__WHAT THE EXERCISE ASKS__: Return, exactly and with nothing added, the line with "舞田駅の天気｜気温｜雨雲レーダー" together with all lines after it through the end of the data below. No pictures belong in the copy.

__PROVIDED MATERIAL__:
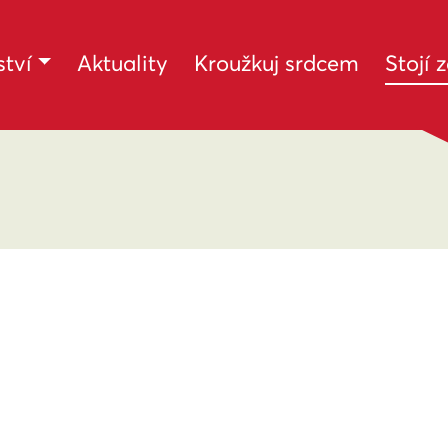
tví
Aktuality
Kroužkuj srdcem
Stojí 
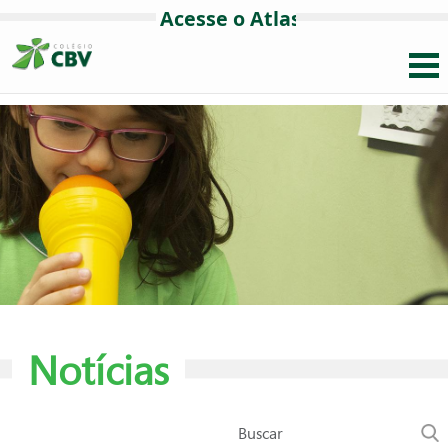
Notícias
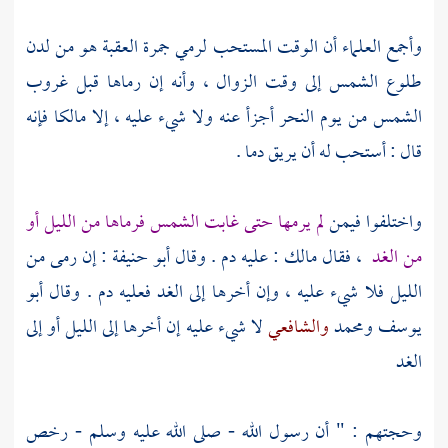
وأجمع العلماء أن الوقت المستحب لرمي جمرة العقبة هو من لدن
طلوع الشمس إلى وقت الزوال ، وأنه إن رماها قبل غروب
الشمس من يوم النحر أجزأ عنه ولا شيء عليه ، إلا
مالكا
فإنه
قال : أستحب له أن يريق دما .
واختلفوا فيمن
لم يرمها حتى غابت الشمس فرماها من الليل أو
من الغد
، فقال
مالك
: عليه دم . وقال
أبو حنيفة
: إن رمى من
الليل فلا شيء عليه ، وإن أخرها إلى الغد فعليه دم . وقال
أبو
يوسف
ومحمد
والشافعي
لا شيء عليه إن أخرها إلى الليل أو إلى
الغد
وحجتهم : " أن رسول الله - صلى الله عليه وسلم - رخص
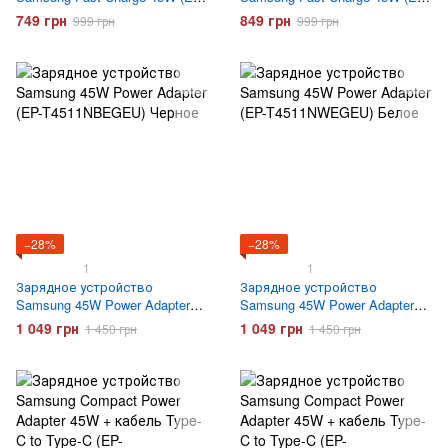
TA845) Белое
TA845) с кабелем Type-C
749 грн
849 грн
999 грн
999 грн
Белое
−28%
−28%
1
1
Зарядное устройство
Зарядное устройство
Samsung 45W Power Adapter
Samsung 45W Power Adapter
(EP-T4511NBEGEU) Черное
(EP-T4511NWEGEU) Белое
1 049 грн
1 049 грн
1 450 грн
1 450 грн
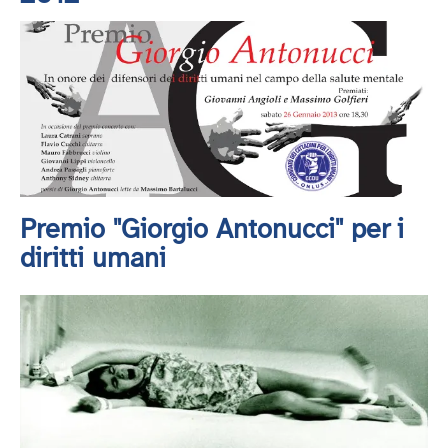
Premio "Giorgio Antonucci" per i
diritti umani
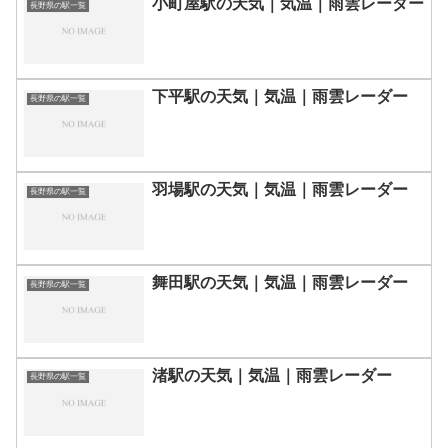
小町屋駅の天気｜気温｜雨雲レーダー
長野県の駅一覧
下平駅の天気｜気温｜雨雲レーダー
長野県の駅一覧
羽場駅の天気｜気温｜雨雲レーダー
長野県の駅一覧
舞田駅の天気｜気温｜雨雲レーダー
長野県の駅一覧
渚駅の天気｜気温｜雨雲レーダー
長野県の駅一覧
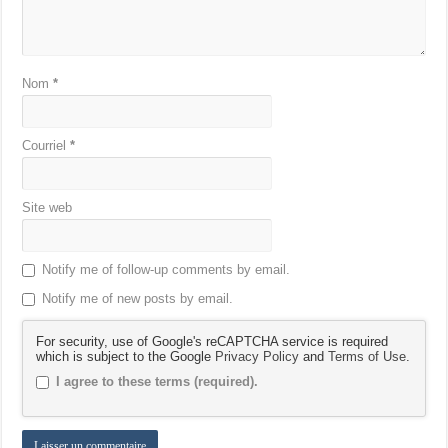
Nom
*
Courriel
*
Site web
Notify me of follow-up comments by email.
Notify me of new posts by email.
For security, use of Google's reCAPTCHA service is required
which is subject to the Google
Privacy Policy
and
Terms of Use
.
I agree to these terms (required).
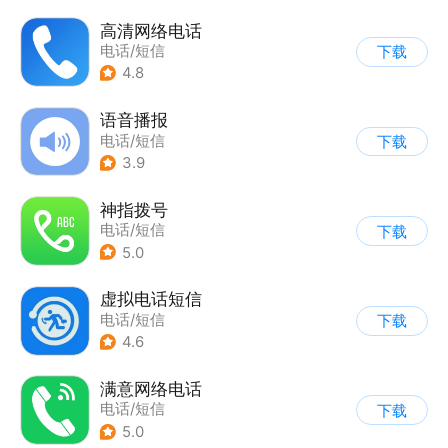
高清网络电话
电话/短信
下载
4.8
语音播报
电话/短信
下载
3.9
神指拨号
电话/短信
下载
5.0
虚拟电话短信
电话/短信
下载
4.6
满意网络电话
电话/短信
下载
5.0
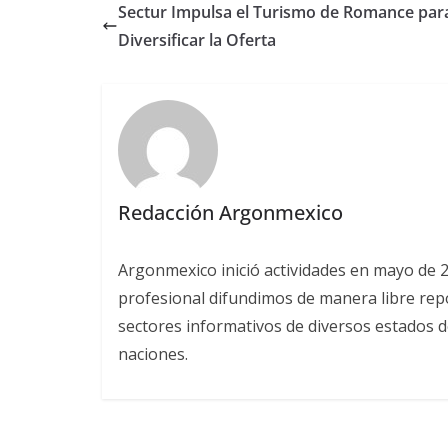
Sectur Impulsa el Turismo de Romance par
Diversificar la Oferta
Redacción Argonmexico
Argonmexico inició actividades en mayo de 
profesional difundimos de manera libre repor
sectores informativos de diversos estados d
naciones.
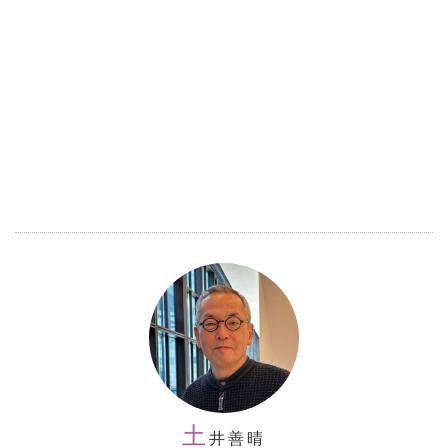
土
井善晴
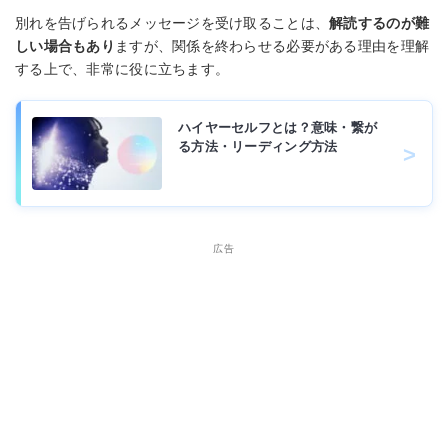
別れを告げられるメッセージを受け取ることは、
解読するのが難
しい場合もあり
ますが、関係を終わらせる必要がある理由を理解
する上で、非常に役に立ちます。
ハイヤーセルフとは？意味・繋が
る方法・リーディング方法
広告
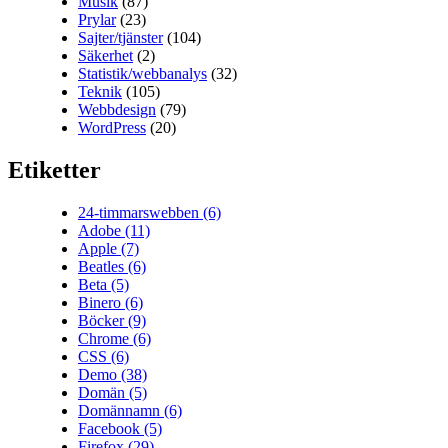
Musik
(87)
Prylar
(23)
Sajter/tjänster
(104)
Säkerhet
(2)
Statistik/webbanalys
(32)
Teknik
(105)
Webbdesign
(79)
WordPress
(20)
Etiketter
24-timmarswebben
(6)
Adobe
(11)
Apple
(7)
Beatles
(6)
Beta
(5)
Binero
(6)
Böcker
(9)
Chrome
(6)
CSS
(6)
Demo
(38)
Domän
(5)
Domännamn
(6)
Facebook
(5)
Firefox
(29)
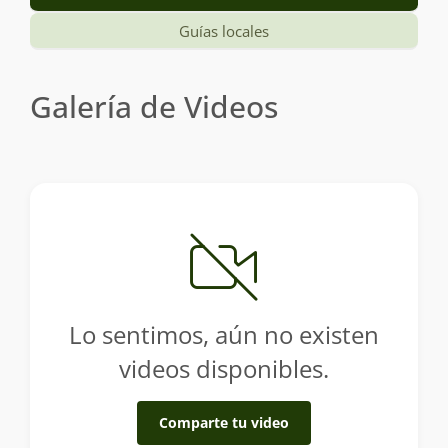
Guías locales
Galería de Videos
Lo sentimos, aún no existen
videos disponibles.
Comparte tu video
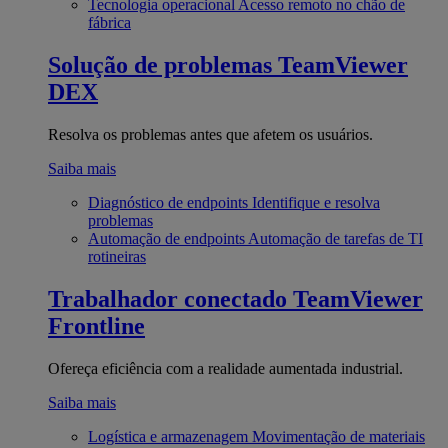
Tecnologia operacional
Acesso remoto no chão de
fábrica
Solução de problemas
TeamViewer
DEX
Resolva os problemas antes que afetem os usuários.
Saiba mais
Diagnóstico de endpoints
Identifique e resolva
problemas
Automação de endpoints
Automação de tarefas de TI
rotineiras
Trabalhador conectado
TeamViewer
Frontline
Ofereça eficiência com a realidade aumentada industrial.
Saiba mais
Logística e armazenagem
Movimentação de materiais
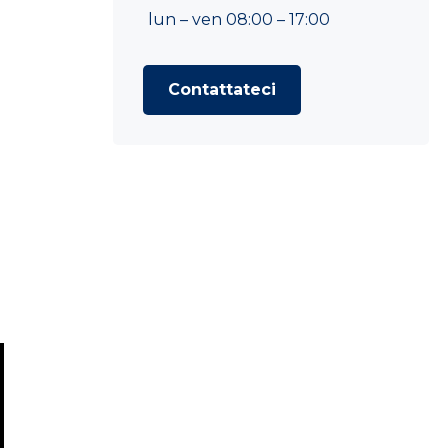
lun – ven 08:00 – 17:00
Contattateci
a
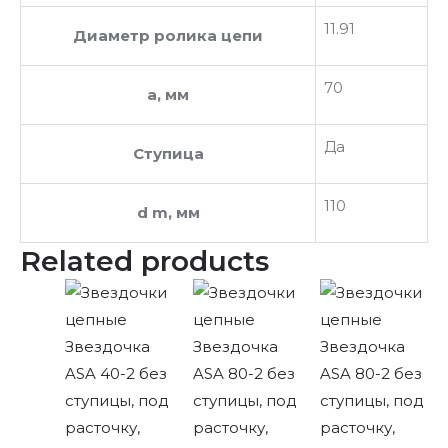
11.91
Диаметр ролика цепи
70
a, мм
Да
Ступица
110
d m, мм
Related products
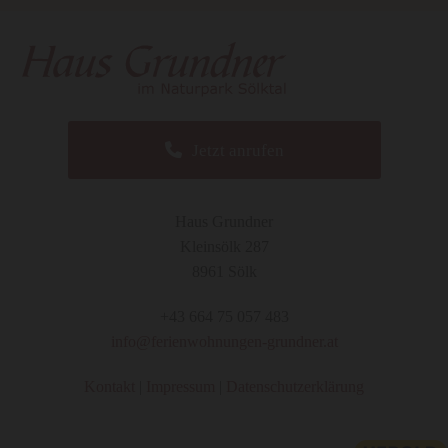
Jetzt anrufen
Haus Grundner
Kleinsölk 287
8961 Sölk
+43 664 75 057 483
info@ferienwohnungen-grundner.at
Kontakt
|
Impressum
|
Datenschutzerklärung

__RESPONSE TO THE EXERCISE__:
舞田駅の天気｜気温｜雨雲レーダー
長野県の駅一覧
渚駅の天気｜気温｜雨雲レーダー
長野県の駅一覧
Nom
*
Courriel
*
Site web
Notify me of follow-up comments by email.
Notify me of new posts by email.
For security, use of Google's reCAPTCHA service is required
which is subject to the Google
Privacy Policy
and
Terms of Use
.
I agree to these terms (required).
高清网络电话
电话/短信
下载
4.8
语音播报
电话/短信
下载
3.9
神指拨号
电话/短信
下载
5.0
虚拟电话短信
电话/短信
下载
4.6
满意网络电话
电话/短信
下载
5.0
Sectur Impulsa el Turismo de Romance par
Diversificar la Oferta
Redacción Argonmexico
Argonmexico inició actividades en mayo de 
profesional difundimos de manera libre repor
sectores informativos de diversos estados d
naciones.
土
井善晴
別れを告げられるメッセージを受け取ることは、
解読するのが難
しい場合もあり
ますが、関係を終わらせる必要がある理由を理解
する上で、非常に役に立ちます。
ハイヤーセルフとは？意味・繋が
る方法・リーディング方法
広告
Musik
(87)
Prylar
(23)
Sajter/tjänster
(104)
Säkerhet
(2)
Statistik/webbanalys
(32)
Teknik
(105)
Webbdesign
(79)
WordPress
(20)
Etiketter
24-timmarswebben
(6)
Adobe
(11)
Apple
(7)
Beatles
(6)
Beta
(5)
Binero
(6)
Böcker
(9)
Chrome
(6)
CSS
(6)
Demo
(38)
Domän
(5)
Domännamn
(6)
Facebook
(5)
Firefox
(29)
Guías locales
Galería de Videos
Lo sentimos, aún no existen
videos disponibles.
Comparte tu video
Tecnologia operacional
Acesso remoto no chão de
fábrica
Solução de problemas
TeamViewer
DEX
Resolva os problemas antes que afetem os usuários.
Saiba mais
Diagnóstico de endpoints
Identifique e resolva
problemas
Automação de endpoints
Automação de tarefas de TI
rotineiras
Trabalhador conectado
TeamViewer
Frontline
Ofereça eficiência com a realidade aumentada industrial.
Saiba mais
Logística e armazenagem
Movimentação de materiais
lun – ven 08:00 – 17:00
Contattateci
a
11.91
Диаметр ролика цепи
70
a, мм
Да
Ступица
110
d m, мм
Related products
Jetzt anrufen
Haus Grundner
Kleinsölk 287
8961 Sölk
+43 664 75 057 483
info@ferienwohnungen-grundner.at
Kontakt
|
Impressum
|
Datenschutzerklärung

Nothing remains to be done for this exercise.